I found a report from the major, militarily precise and piously long, which I had to read more than twice before it was clear that even for him mining was ruled out. He had gone to Wigpool Common on foot in the afternoon and apparently behaved as sensibly as any private investigator. Tea at a teashop. One pub at eighteen hours. Another at eighteen-thirty. I think soldiers must be trained to leave out all illuminating details in their reports. Yes, the place was riddled with underground shafts but the entrances were all blocked up. Iron mining it had been, not coal. Yes, there was supposed to be a large cavern with a pool in it. Strangers had been casually poking about after gold for years, encouraged by rumours rather than geology. A tall man with one or two companions often drove out and was digging near the Bailey Rock. Not for gold. They were in the wrong place for that. They didn’t say much, and were accepted as geologists.

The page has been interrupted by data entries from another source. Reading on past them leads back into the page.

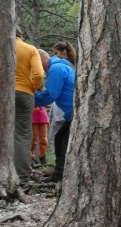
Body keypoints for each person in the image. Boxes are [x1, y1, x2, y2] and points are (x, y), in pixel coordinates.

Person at [35, 50, 75, 183]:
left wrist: (31, 98)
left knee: (63, 142)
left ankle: (60, 174)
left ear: (40, 59)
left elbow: (51, 95)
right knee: (59, 138)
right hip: (71, 113)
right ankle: (60, 170)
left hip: (74, 112)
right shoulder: (59, 67)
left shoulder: (56, 69)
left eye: (34, 62)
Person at [14, 26, 44, 184]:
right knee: (22, 135)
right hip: (24, 94)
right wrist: (31, 88)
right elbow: (39, 74)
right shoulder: (29, 49)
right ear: (20, 35)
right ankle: (22, 177)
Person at [47, 41, 77, 166]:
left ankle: (59, 166)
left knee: (57, 136)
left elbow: (54, 91)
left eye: (56, 53)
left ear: (63, 52)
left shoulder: (60, 67)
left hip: (64, 107)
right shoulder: (73, 65)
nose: (54, 56)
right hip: (66, 105)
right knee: (60, 137)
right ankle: (60, 167)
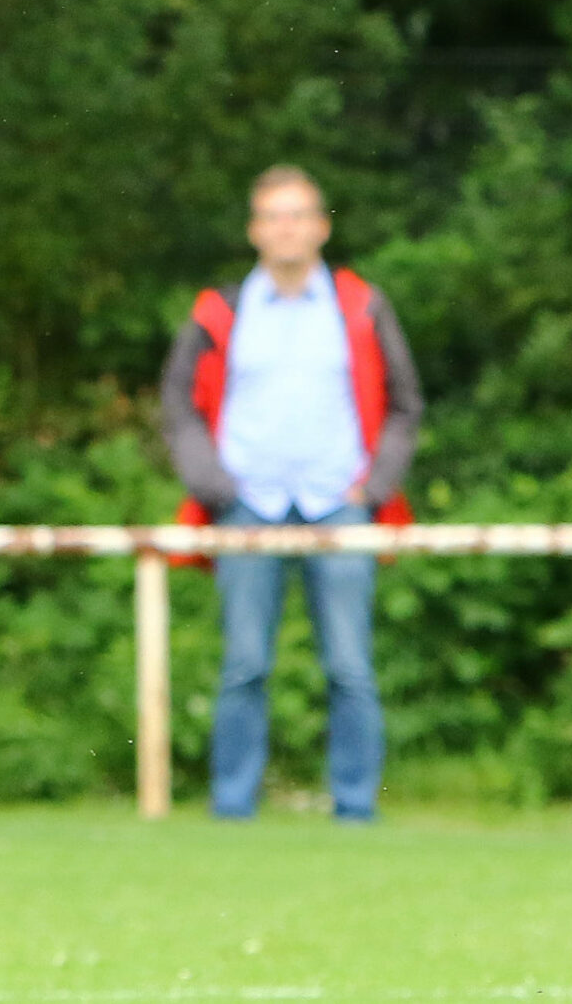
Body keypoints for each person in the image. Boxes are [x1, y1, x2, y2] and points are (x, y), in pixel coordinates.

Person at [159, 165, 424, 823]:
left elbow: (404, 402)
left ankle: (357, 808)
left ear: (322, 227)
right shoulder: (220, 310)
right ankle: (232, 807)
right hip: (247, 502)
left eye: (299, 214)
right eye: (274, 215)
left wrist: (376, 483)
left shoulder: (361, 304)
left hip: (341, 499)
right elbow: (178, 403)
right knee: (245, 663)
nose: (287, 227)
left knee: (351, 667)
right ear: (255, 230)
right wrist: (213, 484)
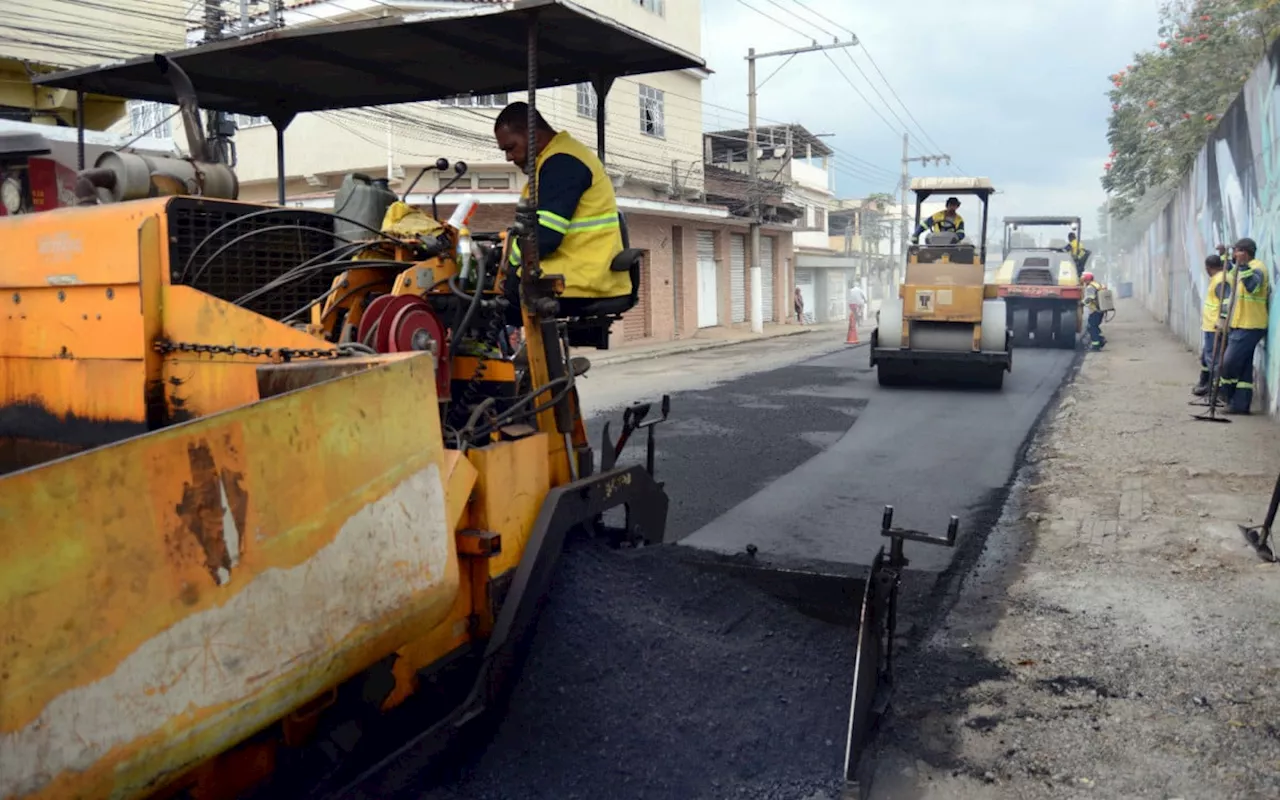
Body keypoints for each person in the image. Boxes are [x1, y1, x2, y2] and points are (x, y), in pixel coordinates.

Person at [492, 102, 629, 324]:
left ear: (532, 133)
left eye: (510, 147)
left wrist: (505, 262)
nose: (508, 157)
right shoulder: (556, 159)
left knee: (486, 305)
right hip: (577, 270)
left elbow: (544, 237)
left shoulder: (562, 163)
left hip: (581, 278)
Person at [1216, 237, 1270, 414]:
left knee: (1229, 363)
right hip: (1240, 324)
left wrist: (1243, 266)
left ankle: (1226, 393)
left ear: (1245, 253)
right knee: (1245, 367)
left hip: (1251, 325)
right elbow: (1230, 273)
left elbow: (1252, 287)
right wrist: (1224, 256)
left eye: (1236, 252)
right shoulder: (1243, 268)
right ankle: (1240, 405)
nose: (1234, 256)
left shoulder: (1257, 268)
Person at [1192, 253, 1230, 396]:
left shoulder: (1220, 280)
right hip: (1212, 326)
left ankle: (1216, 390)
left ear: (1208, 268)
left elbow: (1225, 302)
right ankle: (1208, 386)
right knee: (1207, 358)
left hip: (1215, 327)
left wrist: (1221, 320)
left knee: (1213, 359)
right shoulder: (1222, 277)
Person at [1081, 270, 1107, 350]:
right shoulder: (1098, 284)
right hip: (1101, 309)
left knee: (1092, 327)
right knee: (1094, 326)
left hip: (1095, 310)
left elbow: (1090, 298)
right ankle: (1101, 339)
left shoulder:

I gathered that the local inhabitants took such visitors as all in the day’s work. Whether scientists or romanticists, they caused no excitement in a village of former miners for whom the pattern of galleries under their feet was as familiar as the pattern of galaxies to an astronomer. Marrin of course might have come across a hoard in some solitary dig, but that he could keep it secret was most unlikely. All the evidence I had still pointed to the bank of the Severn.